* _WHAT YOU SHOULD DO_: Where the string "KUNST" appears in a line of the material below, copy that line.
■ ■ ■ ■ ■ ■ ■
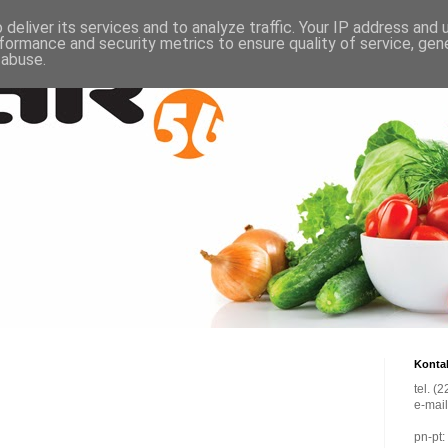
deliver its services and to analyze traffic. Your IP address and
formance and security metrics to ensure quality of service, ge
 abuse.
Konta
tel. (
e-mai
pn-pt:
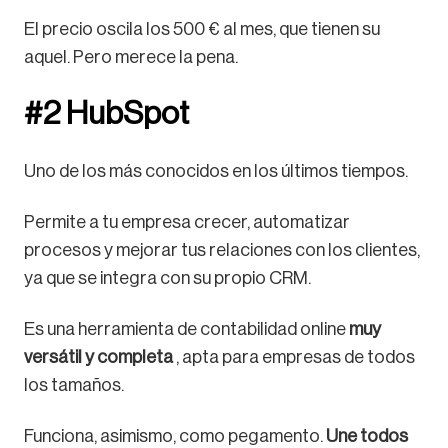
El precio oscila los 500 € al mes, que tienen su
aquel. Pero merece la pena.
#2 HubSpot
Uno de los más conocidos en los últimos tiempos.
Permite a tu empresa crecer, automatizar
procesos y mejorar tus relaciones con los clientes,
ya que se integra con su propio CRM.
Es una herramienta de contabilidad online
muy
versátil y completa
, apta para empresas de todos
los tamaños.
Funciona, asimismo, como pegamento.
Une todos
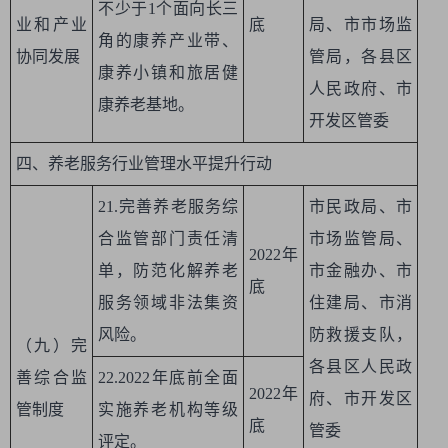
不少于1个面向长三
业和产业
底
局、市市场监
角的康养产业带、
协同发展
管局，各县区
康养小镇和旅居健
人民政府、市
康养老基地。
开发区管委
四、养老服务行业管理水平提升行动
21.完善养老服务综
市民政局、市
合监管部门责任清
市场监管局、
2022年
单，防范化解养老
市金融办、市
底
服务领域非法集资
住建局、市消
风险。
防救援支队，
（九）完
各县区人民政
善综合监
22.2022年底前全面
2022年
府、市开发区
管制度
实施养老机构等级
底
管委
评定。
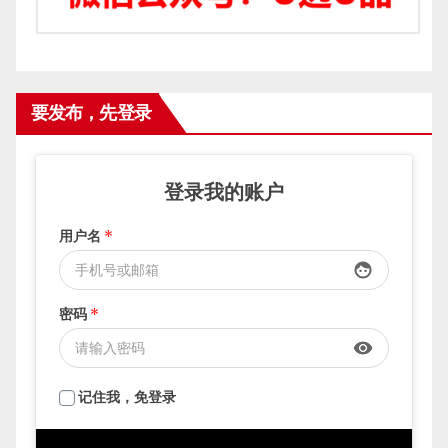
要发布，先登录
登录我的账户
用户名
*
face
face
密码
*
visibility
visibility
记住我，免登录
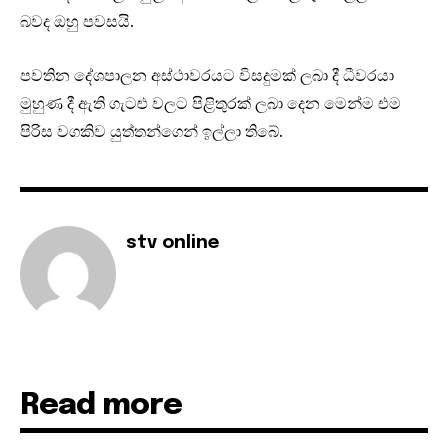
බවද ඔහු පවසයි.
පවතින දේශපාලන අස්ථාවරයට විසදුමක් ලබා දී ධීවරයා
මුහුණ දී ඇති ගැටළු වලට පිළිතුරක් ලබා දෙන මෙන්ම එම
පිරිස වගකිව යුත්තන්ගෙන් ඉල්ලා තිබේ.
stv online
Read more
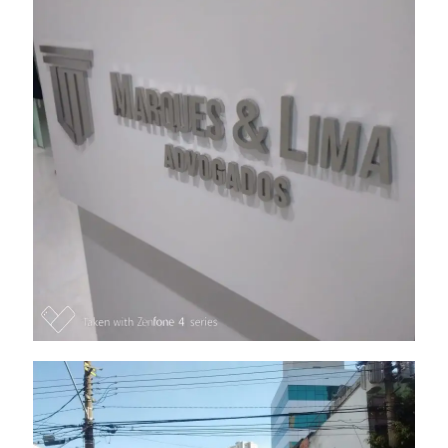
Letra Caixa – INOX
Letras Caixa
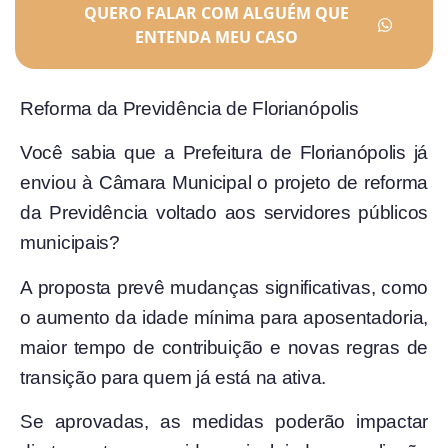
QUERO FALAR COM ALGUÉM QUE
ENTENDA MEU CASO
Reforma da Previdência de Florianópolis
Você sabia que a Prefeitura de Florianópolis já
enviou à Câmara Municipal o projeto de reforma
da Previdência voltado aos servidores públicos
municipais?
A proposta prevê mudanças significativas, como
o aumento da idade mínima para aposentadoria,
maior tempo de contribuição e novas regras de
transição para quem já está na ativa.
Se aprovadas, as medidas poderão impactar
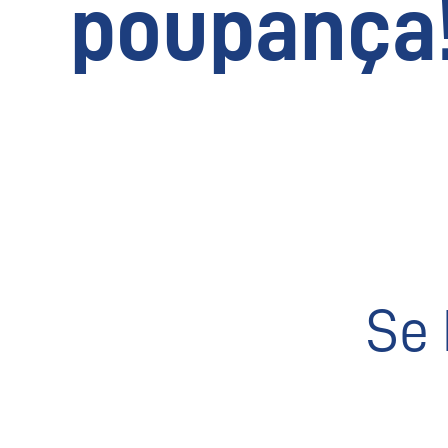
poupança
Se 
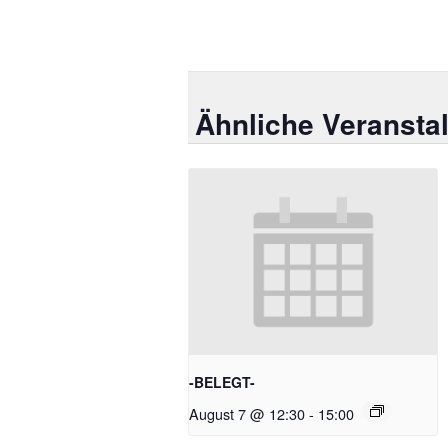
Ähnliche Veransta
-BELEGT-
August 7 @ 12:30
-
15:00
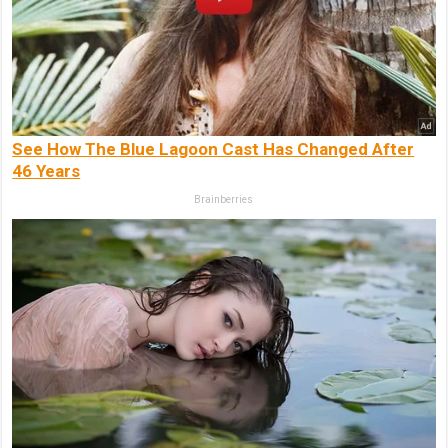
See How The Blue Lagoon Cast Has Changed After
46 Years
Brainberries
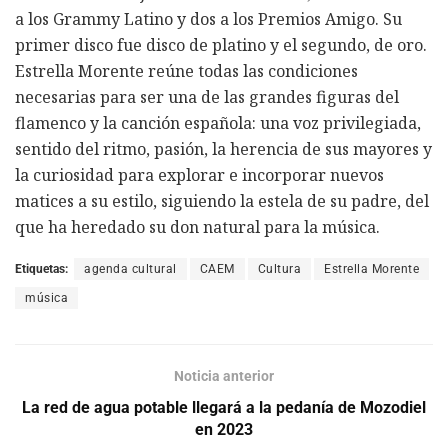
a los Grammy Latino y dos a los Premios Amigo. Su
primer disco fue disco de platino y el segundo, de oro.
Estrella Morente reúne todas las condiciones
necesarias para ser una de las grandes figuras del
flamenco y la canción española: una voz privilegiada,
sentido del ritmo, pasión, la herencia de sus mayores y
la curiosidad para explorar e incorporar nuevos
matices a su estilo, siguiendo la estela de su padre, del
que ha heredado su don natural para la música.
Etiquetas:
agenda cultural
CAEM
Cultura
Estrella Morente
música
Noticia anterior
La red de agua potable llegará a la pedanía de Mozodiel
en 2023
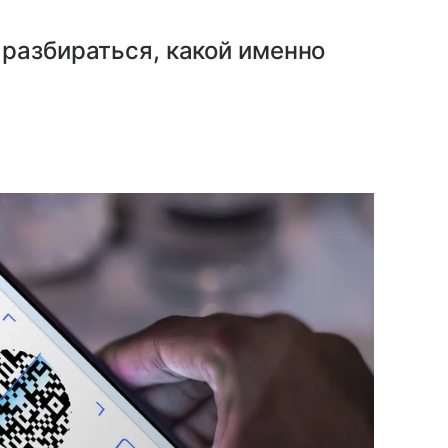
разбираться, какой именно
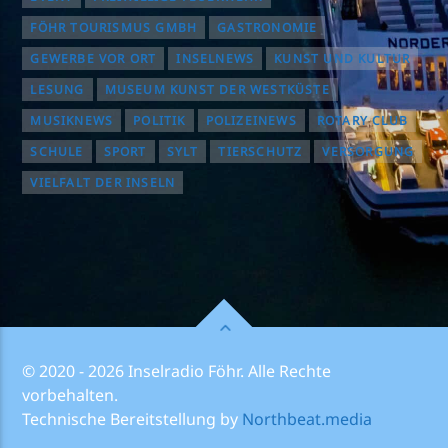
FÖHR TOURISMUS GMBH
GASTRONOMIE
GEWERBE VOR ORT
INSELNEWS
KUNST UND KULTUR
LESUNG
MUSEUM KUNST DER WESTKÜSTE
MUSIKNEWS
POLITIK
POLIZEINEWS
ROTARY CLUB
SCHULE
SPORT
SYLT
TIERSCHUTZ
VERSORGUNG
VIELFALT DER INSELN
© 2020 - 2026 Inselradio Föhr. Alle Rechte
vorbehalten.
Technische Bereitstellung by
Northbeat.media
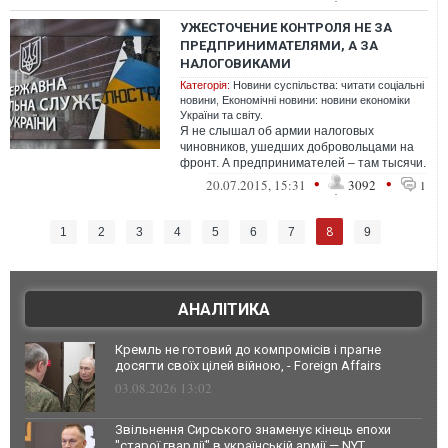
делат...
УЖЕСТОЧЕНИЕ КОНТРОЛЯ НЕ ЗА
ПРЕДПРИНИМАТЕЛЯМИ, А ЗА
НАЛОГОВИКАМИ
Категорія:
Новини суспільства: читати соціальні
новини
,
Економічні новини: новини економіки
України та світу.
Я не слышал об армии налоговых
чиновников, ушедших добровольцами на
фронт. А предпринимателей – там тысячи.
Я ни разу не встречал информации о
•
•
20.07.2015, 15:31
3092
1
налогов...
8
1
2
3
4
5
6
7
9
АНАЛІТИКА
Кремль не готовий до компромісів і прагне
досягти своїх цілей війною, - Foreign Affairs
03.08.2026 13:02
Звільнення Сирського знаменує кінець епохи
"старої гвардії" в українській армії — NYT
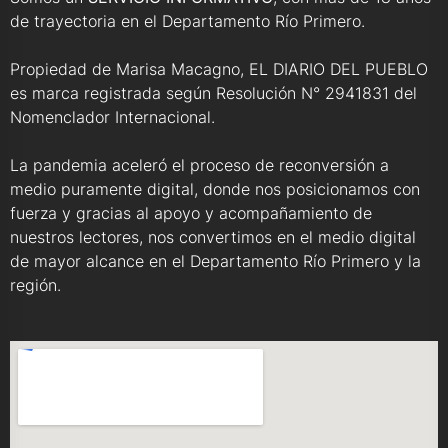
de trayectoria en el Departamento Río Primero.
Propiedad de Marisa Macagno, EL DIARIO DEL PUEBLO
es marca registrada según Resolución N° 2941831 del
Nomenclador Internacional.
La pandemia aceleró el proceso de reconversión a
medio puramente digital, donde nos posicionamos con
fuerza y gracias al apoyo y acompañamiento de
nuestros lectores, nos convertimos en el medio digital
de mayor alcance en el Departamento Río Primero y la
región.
■ ■ ■ ■ ■ ■ ■
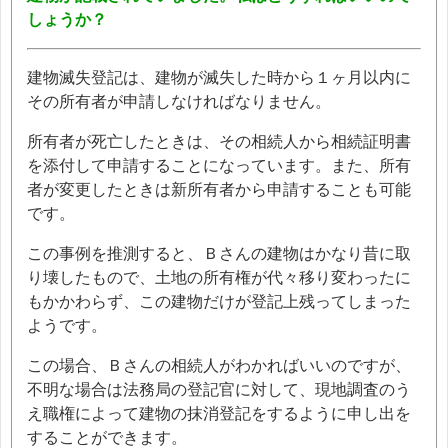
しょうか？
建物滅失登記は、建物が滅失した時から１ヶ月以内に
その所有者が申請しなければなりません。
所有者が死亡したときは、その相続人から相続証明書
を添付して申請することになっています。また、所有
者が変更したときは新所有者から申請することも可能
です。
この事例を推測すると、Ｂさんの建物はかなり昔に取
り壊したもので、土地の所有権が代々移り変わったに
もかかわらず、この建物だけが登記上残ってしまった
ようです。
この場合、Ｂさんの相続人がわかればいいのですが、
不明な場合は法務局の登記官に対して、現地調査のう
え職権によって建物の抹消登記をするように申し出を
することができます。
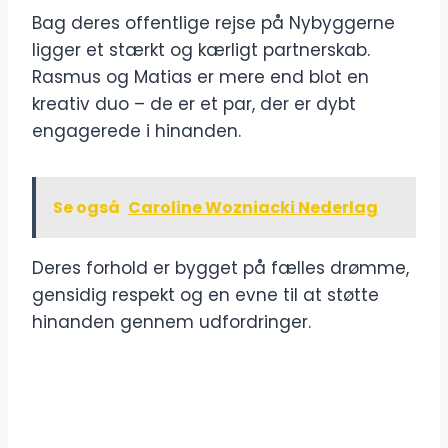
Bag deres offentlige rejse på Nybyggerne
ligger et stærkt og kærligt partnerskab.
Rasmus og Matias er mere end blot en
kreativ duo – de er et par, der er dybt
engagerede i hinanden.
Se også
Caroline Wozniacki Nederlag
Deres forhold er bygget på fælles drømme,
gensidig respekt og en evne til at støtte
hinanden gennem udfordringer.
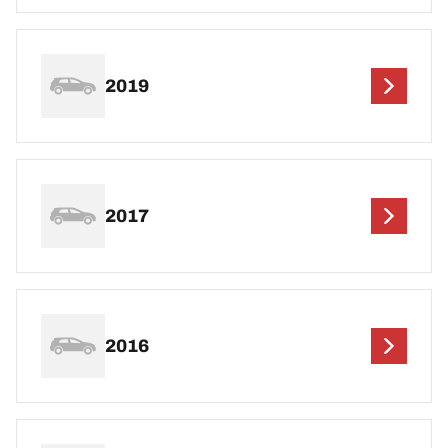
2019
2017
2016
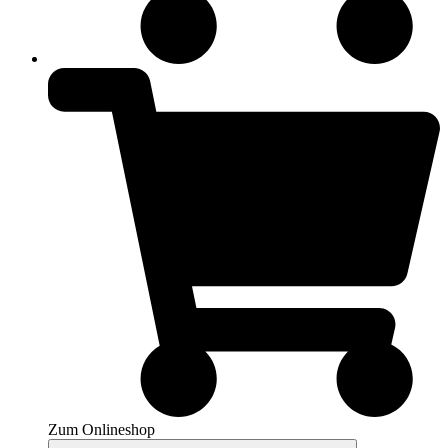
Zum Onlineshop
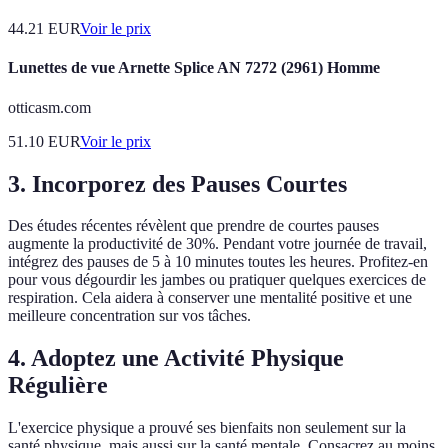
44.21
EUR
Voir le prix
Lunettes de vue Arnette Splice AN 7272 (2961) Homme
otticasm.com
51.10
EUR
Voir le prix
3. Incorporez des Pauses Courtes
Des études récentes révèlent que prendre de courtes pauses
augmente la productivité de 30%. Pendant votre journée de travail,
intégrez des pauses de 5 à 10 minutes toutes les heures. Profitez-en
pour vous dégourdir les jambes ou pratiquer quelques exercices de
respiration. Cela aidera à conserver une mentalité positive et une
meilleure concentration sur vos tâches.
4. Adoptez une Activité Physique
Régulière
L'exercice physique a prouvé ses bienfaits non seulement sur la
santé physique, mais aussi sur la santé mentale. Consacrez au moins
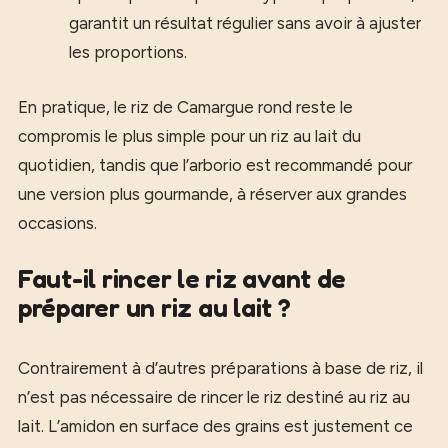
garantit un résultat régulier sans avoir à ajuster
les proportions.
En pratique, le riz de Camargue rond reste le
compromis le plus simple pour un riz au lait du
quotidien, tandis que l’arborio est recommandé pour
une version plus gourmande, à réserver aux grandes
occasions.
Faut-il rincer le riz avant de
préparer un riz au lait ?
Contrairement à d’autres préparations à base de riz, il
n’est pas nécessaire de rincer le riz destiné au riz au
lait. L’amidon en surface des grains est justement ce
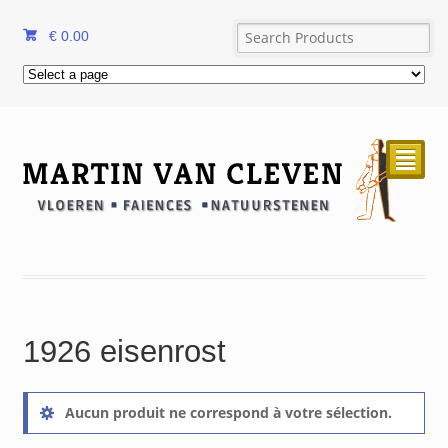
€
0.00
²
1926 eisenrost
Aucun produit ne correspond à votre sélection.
■ ■ ■ ■ ■ ■ ■
* _THE ANSWER_:
KUNST UND KULTUR
MUSEUM KUNST DER WESTKÜSTE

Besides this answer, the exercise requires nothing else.